AIDS has killed millions of young and middle-aged adults in Africa, putting hundreds of thousands of grandparents back in the role of full time caretakers for children. Two years ago, Milwaukee resident Amy Peterson heard a radio report about an 80-year-old African woman named Mary who had lost 14 children to AIDS and was raising 10 grandchildren.
Peterson made the following observation about the report on Mary: “And she said she felt abandoned and alone in the world, and it touched my heart. And I thought of my own mother who's a grandmother. I thought of all the women in this community that I knew who would probably respond to her story.”
So Peterson and several friends - some of them grandmothers- decided to do something. They formed Grandmothers Beyond Borders, to collect and send supplies and financial aid to help Mary and women like her.

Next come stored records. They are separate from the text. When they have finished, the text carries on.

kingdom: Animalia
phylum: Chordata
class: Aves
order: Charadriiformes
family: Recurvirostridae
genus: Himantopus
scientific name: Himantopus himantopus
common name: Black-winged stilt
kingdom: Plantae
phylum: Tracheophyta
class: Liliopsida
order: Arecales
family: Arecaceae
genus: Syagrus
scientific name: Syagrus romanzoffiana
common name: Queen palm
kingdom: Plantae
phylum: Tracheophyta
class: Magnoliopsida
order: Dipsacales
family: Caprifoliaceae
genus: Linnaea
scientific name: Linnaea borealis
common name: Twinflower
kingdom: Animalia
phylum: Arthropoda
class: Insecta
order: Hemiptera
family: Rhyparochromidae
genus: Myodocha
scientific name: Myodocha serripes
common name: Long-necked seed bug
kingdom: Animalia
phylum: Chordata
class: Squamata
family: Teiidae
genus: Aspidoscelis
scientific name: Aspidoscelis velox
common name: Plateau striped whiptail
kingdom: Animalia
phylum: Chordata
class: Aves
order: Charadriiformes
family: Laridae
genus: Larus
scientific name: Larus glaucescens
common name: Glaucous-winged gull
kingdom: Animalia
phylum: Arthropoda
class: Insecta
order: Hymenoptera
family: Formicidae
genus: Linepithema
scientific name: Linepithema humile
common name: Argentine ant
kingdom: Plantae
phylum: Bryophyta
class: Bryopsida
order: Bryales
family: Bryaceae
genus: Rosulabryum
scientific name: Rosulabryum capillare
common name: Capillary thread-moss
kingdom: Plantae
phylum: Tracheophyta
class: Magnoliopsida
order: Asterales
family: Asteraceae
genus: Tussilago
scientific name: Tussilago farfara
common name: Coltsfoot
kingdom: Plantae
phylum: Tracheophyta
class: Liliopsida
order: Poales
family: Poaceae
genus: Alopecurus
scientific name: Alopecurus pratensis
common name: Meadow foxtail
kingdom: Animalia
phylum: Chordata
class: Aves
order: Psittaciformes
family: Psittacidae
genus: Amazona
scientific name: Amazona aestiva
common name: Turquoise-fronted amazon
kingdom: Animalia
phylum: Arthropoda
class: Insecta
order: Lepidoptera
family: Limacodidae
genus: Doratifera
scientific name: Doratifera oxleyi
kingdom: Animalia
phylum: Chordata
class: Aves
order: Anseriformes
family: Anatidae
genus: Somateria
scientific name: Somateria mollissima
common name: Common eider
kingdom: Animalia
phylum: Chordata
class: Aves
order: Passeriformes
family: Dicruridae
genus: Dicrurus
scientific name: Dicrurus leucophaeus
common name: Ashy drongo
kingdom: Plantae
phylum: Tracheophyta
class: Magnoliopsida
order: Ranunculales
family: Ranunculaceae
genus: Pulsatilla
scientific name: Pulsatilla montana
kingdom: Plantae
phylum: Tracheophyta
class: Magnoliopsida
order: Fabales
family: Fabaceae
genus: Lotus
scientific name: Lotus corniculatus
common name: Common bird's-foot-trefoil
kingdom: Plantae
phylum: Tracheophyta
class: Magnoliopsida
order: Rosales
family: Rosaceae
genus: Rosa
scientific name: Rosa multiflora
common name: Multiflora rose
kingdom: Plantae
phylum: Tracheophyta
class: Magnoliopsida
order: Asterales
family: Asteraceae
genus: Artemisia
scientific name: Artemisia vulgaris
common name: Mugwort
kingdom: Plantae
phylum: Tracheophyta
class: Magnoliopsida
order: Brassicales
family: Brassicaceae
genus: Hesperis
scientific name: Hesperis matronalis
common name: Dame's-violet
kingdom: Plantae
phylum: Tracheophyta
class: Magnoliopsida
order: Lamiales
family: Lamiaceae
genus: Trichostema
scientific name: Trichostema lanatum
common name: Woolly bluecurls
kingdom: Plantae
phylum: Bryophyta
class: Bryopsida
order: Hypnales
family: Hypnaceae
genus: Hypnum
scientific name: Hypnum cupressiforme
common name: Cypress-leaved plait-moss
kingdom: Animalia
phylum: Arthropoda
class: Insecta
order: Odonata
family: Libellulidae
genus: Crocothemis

Through her job at the Milwaukee Catholic Archdiocese, Peterson networked with a diocese in Uganda, which helped the group identify 34 grandmothers and one grandfather who could use their assistance. They made their first trip to Uganda last May taking bedding, soap and some other basic supplies.
Uganda native Yvonne Ssempijia who's lived in Milwaukee for 20 years, is proud to be a member of Grandmothers Beyond Borders.
She says what the group is doing is more rewarding than just writing a check, “To show them that we really care, because I could have my sister in Illinois and send her money, clothes … it's not the same like when I go and visit and see [how] they are living, the conditions."
Schoolgirls are some of the orphans Ssempijia and Peterson met and videotaped during two trips to Uganda. The school near their village of Kasawo offers scholarships. But as one grandmother explains on the tape, finding the money to keep the girls in school can be difficult.
Yvonne Ssempijia says it's vital to keep teens, especially girls, in school, "Our fear is they're going to get pregnant because if they're wandering around they're going to get pregnant and chances are they might get AIDS, then that will raise the issue of grandmothers raising great-grandchildren … so that's an issue that's really scaring us.”
That motivates Grandmothers Beyond Borders to keep up and try to expand their fund raising efforts, even if it takes them to some unusual places. For example, just before midnight at an improvisational comedy club in Milwaukee, Amy Peterson sits at a display table and talks about the group's website, “Grandmothers Beyond Borders” with someone waiting to see the show. And a few minutes later, the club emcee Dylan Bolin makes a pitch to dozens of patrons: “… and by coming here tonight, you too are supporting Grandmothers Beyond Borders. Allow me to tell you what you're supporting…"
Amy Peterson says Grandmothers Beyond Borders made about 600 dollars that evening. Overall, the group says it's raised about 28-thousand dollars. That's not considered bad for a grass roots project, but Peterson says she realizes it's small compared to what's needed to help all the elderly caregivers in Africa, “If you look at the big picture, you would be paralyzed and you wouldn't do anything. But if each of us did a little bit, the world would be a much better place. Ours is a project of the heart and that's what we're attempting to do.”
Grandmothers Beyond Borders is exploring a partnership with a larger but similar Canadian foundation run by Stephen Lewis, a former UN Special Envoy for HIV/AIDS in Africa.